Hello everyone my name’s Leanne Humphreys and today we’re speaking with Associate Professor Andrea Phelps who’s the deputy director of Phoenix Australia. Andrea has over 20 years of clinical experience and has worked with a wide variety of individuals a wide range of clinical presentations so, welcome Andrea thanks for talking with us today.
Andrea: It’s a pleasure thanks Leanne.
Leanne: Today’s discussions is about the kinds of strategies that disaster-impacted individuals can employ to cope with a whole range of difficult emotions. So, Andrea can you tell us why might people benefit from learning about helpful strategies to cope with those difficult emotions?
Andrea: Yes sure. Look it is very common for people to experience a whole range of different, different and difficult emotions after disaster. Things like anxiety, depression, shame or guilt, anger, grief are all really common for many people. Those feelings will just resolve by themselves in the days, weeks, sometimes months after the disaster.
As the person recovers those emotions will often just disappear. But if they don’t resolve just through the person’s normal coping strategies and supports it might be time to think about getting some additional help. And as a guide, if the person’s distress is severe enough to interfere with just their ability to function in their normal routines whether that be at home socially, at work or school, study, whatever they’re doing. If their distress is severe enough to interfere with that, that’s generally a good indicator that getting off to see the GP for assessment and referral if necessary to see someone in a more ongoing way.
But there are a range of helpful strategies for managing difficult emotions that clients can use on their own, whether or not they’re seeing a practitioner. But can be useful in either case so you know that’s probably worth a little bit of talking about.
Leanne: Yes okay. So if as health practitioners that we are seeing people having difficulties or, or if individuals themselves are watching this, where do we start? What’s the most helpful place to start?
Andrea: The place that I would normally start is by asking the person to keep a record or a diary of their difficult emotions so just on a day-to-day basis when they’re aware of experiencing an intense, unpleasant emotion making a note about what the emotion is. What the triggers are? How intense the emotion is, and this idea of intensity is really useful. So I often ask clients to rate that intensity on what we call a SUDS or subjective units of distress scale, that’s sort of ranging from 0 to 10 where 0 is completely relaxed and 10 is the most intense distress.
By monitoring emotions and rating them in that way over time, the person will gradually increase their self-awareness and their ability to identify difficult emotions at lower levels of intensity and that’s usually when they’re easier to manage.
Leanne: Yes, okay, okay, so after monitoring and increasing that self-awareness, what are some of the most useful strategies that people can be encouraged to employ?
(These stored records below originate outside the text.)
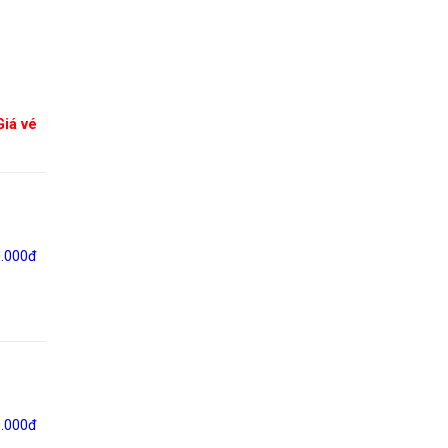
Giá vé
0.000đ
0.000đ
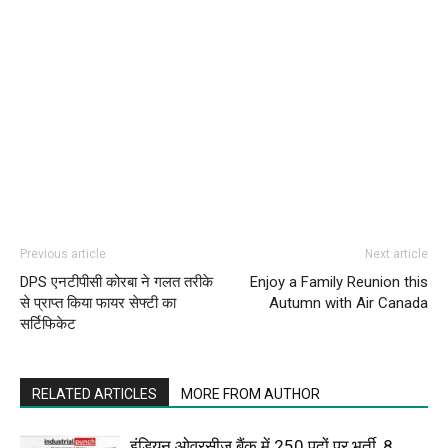
Previous article
Next article
DPS एनटीपीसी कोरबा ने गलत तरीके
Enjoy a Family Reunion this
से प्राप्त किया फायर सेफ्टी का
Autumn with Air Canada
सर्टिफिकेट
RELATED ARTICLES
MORE FROM AUTHOR
इंडियन ओवरसीज बैंक में 250 पदों पर भर्ती, 8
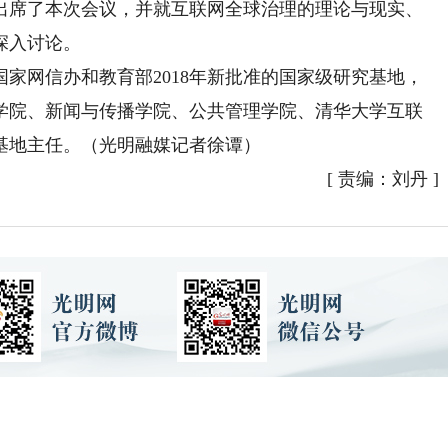
出席了本次会议，并就互联网全球治理的理论与现实、
深入讨论。
网信办和教育部2018年新批准的国家级研究基地，
学院、新闻与传播学院、公共管理学院、清华大学互联
基地主任。（光明融媒记者徐谭）
[
责编：刘丹
]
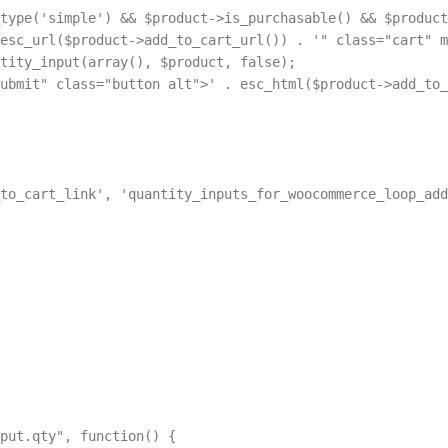
type('simple') && $product->is_purchasable() && $product
esc_url($product->add_to_cart_url()) . '" class="cart" m
tity_input(array(), $product, false);

ubmit" class="button alt">' . esc_html($product->add_to_
to_cart_link', 'quantity_inputs_for_woocommerce_loop_add
put.qty", function() {
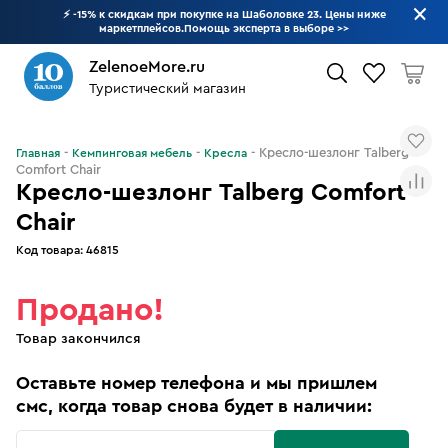
⚡ -15% к скидкам при покупке на Шаболовке 23. Цены ниже
маркетплейсов.Помощь эксперта в выборе
>>
ZelenoeMore.ru
Туристический магазин
Что будем искать?
Кресло-шезлонг Talberg
Главная
Кемпинговая мебель
Кресла
Comfort Chair
Кресло-шезлонг Talberg Comfort
Chair
Код товара:
46815
Продано!
Товар закончился
Оставьте номер телефона и мы пришлем
смс, когда товар снова будет в наличии:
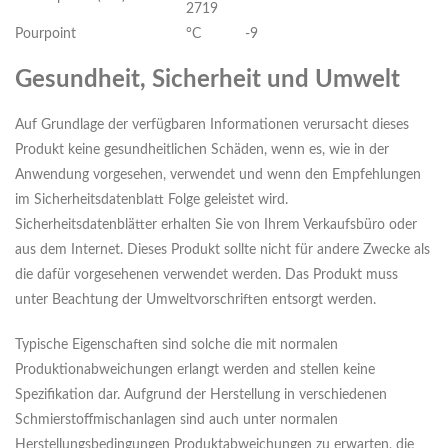
2719
Pourpoint
°C
-9
Gesundheit, Sicherheit und Umwelt
Auf Grundlage der verfügbaren Informationen verursacht dieses
Produkt keine gesundheitlichen Schäden, wenn es, wie in der
Anwendung vorgesehen, verwendet und wenn den Empfehlungen
im Sicherheitsdatenblatt Folge geleistet wird.
Sicherheitsdatenblätter erhalten Sie von Ihrem Verkaufsbüro oder
aus dem Internet. Dieses Produkt sollte nicht für andere Zwecke als
die dafür vorgesehenen verwendet werden. Das Produkt muss
unter Beachtung der Umweltvorschriften entsorgt werden.
Typische Eigenschaften sind solche die mit normalen
Produktionabweichungen erlangt werden and stellen keine
Spezifikation dar. Aufgrund der Herstellung in verschiedenen
Schmierstoffmischanlagen sind auch unter normalen
Herstellungsbedingungen Produktabweichungen zu erwarten, die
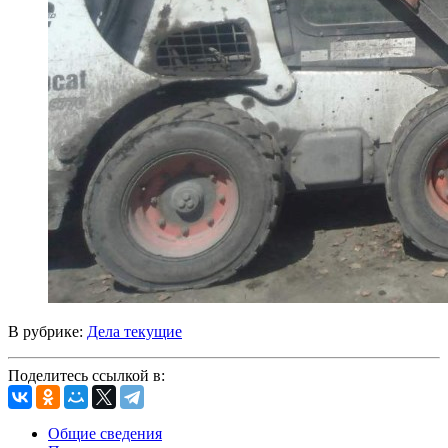
В рубрике:
Дела текущие
Поделитесь ссылкой в:
Общие сведения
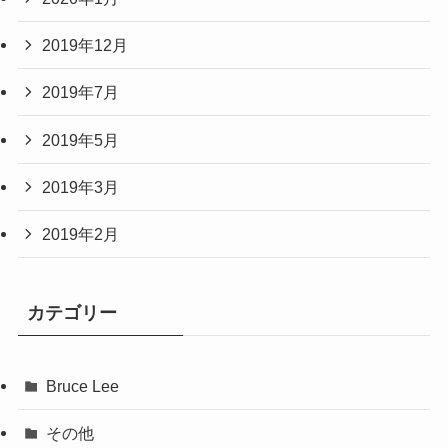
2019年12月
2019年7月
2019年5月
2019年3月
2019年2月
カテゴリー
Bruce Lee
その他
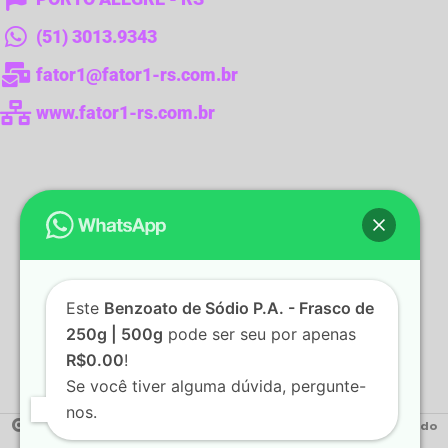
(51) 3013.9343
fator1@fator1-rs.com.br
www.fator1-rs.com.br
Este
Benzoato de Sódio P.A. - Frasco de
250g | 500g
pode ser seu por apenas
R$0.00
!
Se você tiver alguma dúvida, pergunte-
nos.
2022 Fator1 - Produtos para Laboratórios.
Desenvolvido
Andrea: A few simple calming techniques that really help to reduce the intensity of emotions. One of those is controlled breathing. You know it’s a really simple intervention that just helps the person to restore their level of breathing to a normal rate.
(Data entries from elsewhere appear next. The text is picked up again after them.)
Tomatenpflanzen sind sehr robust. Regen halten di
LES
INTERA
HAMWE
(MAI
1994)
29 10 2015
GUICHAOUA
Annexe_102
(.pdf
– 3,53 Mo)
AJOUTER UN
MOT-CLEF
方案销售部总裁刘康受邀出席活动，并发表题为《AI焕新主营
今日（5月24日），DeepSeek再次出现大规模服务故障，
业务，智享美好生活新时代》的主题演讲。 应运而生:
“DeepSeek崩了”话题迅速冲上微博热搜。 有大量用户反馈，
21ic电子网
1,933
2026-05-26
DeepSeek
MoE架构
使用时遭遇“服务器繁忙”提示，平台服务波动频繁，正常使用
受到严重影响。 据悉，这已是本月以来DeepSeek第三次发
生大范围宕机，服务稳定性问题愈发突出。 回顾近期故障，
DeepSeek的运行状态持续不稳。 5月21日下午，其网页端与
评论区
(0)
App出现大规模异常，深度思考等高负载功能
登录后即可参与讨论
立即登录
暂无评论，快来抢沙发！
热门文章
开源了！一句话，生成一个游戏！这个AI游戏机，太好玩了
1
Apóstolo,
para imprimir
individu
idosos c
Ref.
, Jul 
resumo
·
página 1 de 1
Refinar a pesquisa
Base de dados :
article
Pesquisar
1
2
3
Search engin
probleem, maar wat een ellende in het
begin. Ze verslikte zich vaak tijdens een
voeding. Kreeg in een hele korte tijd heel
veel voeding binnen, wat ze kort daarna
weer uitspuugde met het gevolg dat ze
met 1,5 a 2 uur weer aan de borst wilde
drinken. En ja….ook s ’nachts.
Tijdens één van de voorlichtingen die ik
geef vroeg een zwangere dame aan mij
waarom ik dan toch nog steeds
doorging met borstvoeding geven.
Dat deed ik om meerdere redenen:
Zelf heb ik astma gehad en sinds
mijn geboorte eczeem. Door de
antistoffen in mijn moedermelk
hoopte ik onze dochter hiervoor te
Another is grounding. There are a few different grounding strategies that really just quickly bring levels of arousal down and help to sort of reorient people to focus on the present. But these strategies can also be used in combination with other ways of reducing the person’s general level of distress, so things like making time for regular exercise, relaxation, taking part in activities that are just pleasurable, really just help to relieve the level of stress.
Another sort of notion that I think’s worth flagging, is what we call distress tolerance, and this is the idea that it’s not always possible or even desirable necessarily to get rid of unpleasant emotions, but we can reduce the distress associated with those emotions through simply acknowledging and accepting them. For example, if you get anxious but then you get anxious about feeling anxious, you’re actually compounding the problem or if you get angry every time you have feelings of guilt you’re then having to deal with two difficult emotions and in some cases it’s actually much more helpful to simply acknowledge the feeling and not judge them or try to push push them away. This sort of idea of distress tolerance is really useful as well to when when you’re thinking about when difficult emotions are actually getting in the way of you doing things that you value or your ability to work towards goals so for instance someone says you know ‘I can’t start driving the car again until I get my anxiety under control’ so the the anxiety is a barrier to the person being how to achieve something they want to achieve if you can change that narrative to say ‘okay I need to drive the car in order to achieve my I can I’m going to tolerate it. I need to tolerate in order to get to that goal that I want to get to.
Leanne: That’s fantastic thanks Andrea. So you’ve really highlighted some really practical in the moment strategies that people can do in terms of changing their behaviors, controlling their breathing, engaging in grounding and you’ve also spoken about ways of kind of reframing or rethinking what it means to be having those intense emotions in the first place, so that’s really helpful. And for people who are interested there’s resources on the webpage to help you understand a little bit more about those techniques. So thanks very much for your time Andrea.
Andrea: that’s a pleasure thank you.